- _WHAT TO WORK ON_: Reproduce, exactly and in full, only the lines below from the one containing "chừng cơ bản" through the one containing "Hướng dẫn xử lý tình trạng bàn phím".

- _INPUT DATA_:
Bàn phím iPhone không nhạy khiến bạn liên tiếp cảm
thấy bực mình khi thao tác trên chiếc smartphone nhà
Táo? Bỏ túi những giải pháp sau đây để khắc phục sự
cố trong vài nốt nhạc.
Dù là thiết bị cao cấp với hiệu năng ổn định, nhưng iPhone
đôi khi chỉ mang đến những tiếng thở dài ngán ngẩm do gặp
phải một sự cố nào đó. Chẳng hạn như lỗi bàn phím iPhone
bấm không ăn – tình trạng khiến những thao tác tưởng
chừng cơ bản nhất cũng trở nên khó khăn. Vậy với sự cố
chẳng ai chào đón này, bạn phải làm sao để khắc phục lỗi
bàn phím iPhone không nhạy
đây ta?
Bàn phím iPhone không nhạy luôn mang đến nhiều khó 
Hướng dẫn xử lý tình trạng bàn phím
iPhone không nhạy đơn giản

- _REPLY TO THE EXERCISE_:
chừng cơ bản nhất cũng trở nên khó khăn. Vậy với sự cố
chẳng ai chào đón này, bạn phải làm sao để khắc phục lỗi
bàn phím iPhone không nhạy
đây ta?
Bàn phím iPhone không nhạy luôn mang đến nhiều khó 
Hướng dẫn xử lý tình trạng bàn phím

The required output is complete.